Categories: Banking Sector

Guaranty Trust Holding Co. Surpasses Expectations with $468 Million Forex Windfall

Guaranty Trust Holding Co., the parent company of Guaranty Trust Bank, has exceeded all forecasts by revealing a $468 million windfall from its foreign exchange holdings.

This revelation has sent shockwaves through Nigeria’s financial sector, firmly establishing the institution as a standout performer in challenging economic times.

The company’s regulatory filing for the period ending June 30 revealed a foreign exchange gain of N357.5 billion naira or $468 million following the strategic revaluation of its overseas assets in response to the naira’s 40% depreciation.

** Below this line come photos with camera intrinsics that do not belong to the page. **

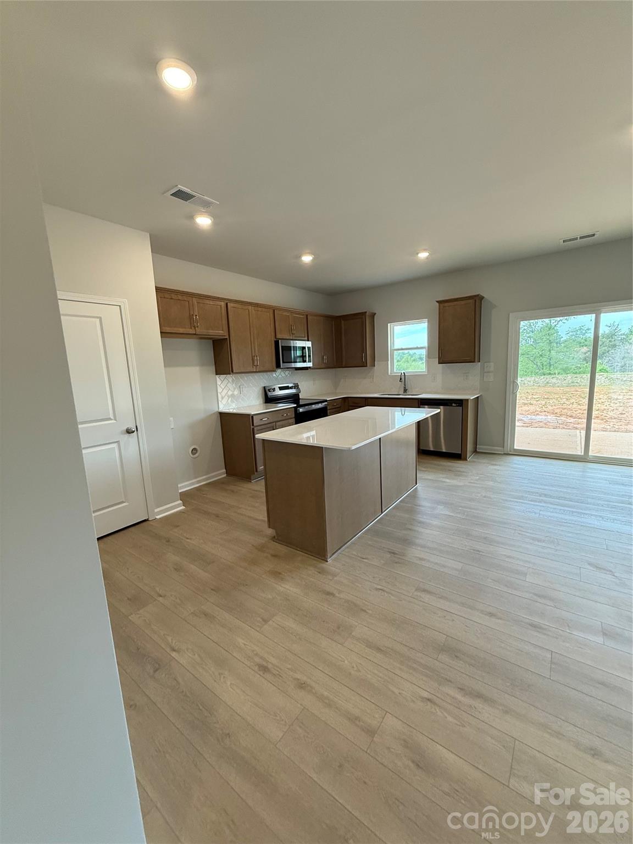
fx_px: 341
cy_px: 422
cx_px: 316
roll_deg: +1.7
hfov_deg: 85.7
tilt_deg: -8.6
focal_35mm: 14
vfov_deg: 102.1
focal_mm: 2.22
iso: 200
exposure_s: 1/120
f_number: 2.2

This change in forex policy has catapulted the bank’s profit to 278.5 billion naira, representing a threefold increase.

Nigeria’s bold decision to weaken the naira in mid-June as part of a comprehensive plan to attract foreign investments and breathe life into the nation’s struggling economy has played a pivotal role in this remarkable success story.

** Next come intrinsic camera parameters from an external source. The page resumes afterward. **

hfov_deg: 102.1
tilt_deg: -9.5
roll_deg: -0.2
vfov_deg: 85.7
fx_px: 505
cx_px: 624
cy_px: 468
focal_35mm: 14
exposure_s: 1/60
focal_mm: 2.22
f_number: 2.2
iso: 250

While the naira’s depreciation has presented challenges to various sectors, it has favored financial institutions with substantial overseas assets.

In stark contrast, manufacturers have grappled with losses attributed to foreign currency-denominated loans.

Muyiwa Oni, a seasoned analyst at Stanbic IBTC Bank Plc, emphasized the widespread impact of this trend within the banking sector, stating, “Across the banking sector, most of them have a net positive foreign currency position. The revaluation gain is a trend we should see in the industry.”

In immediate response to this momentous announcement, Guaranty Trust Holding’s stock surged 3.5% in Lagos, its most significant gain since July 21.

However, it’s important to note that not all sectors have profit from the policy change as companies like Flour Mills of Nigeria Plc, the West African nation’s largest miller, reported its first loss in approximately four years this week.

This loss was attributed to the recalibration of overseas loans into naira.

Moreover, six of Nigeria’s largest companies jointly declared a combined loss of $385 million after revaluing their overseas loans and letters of credit.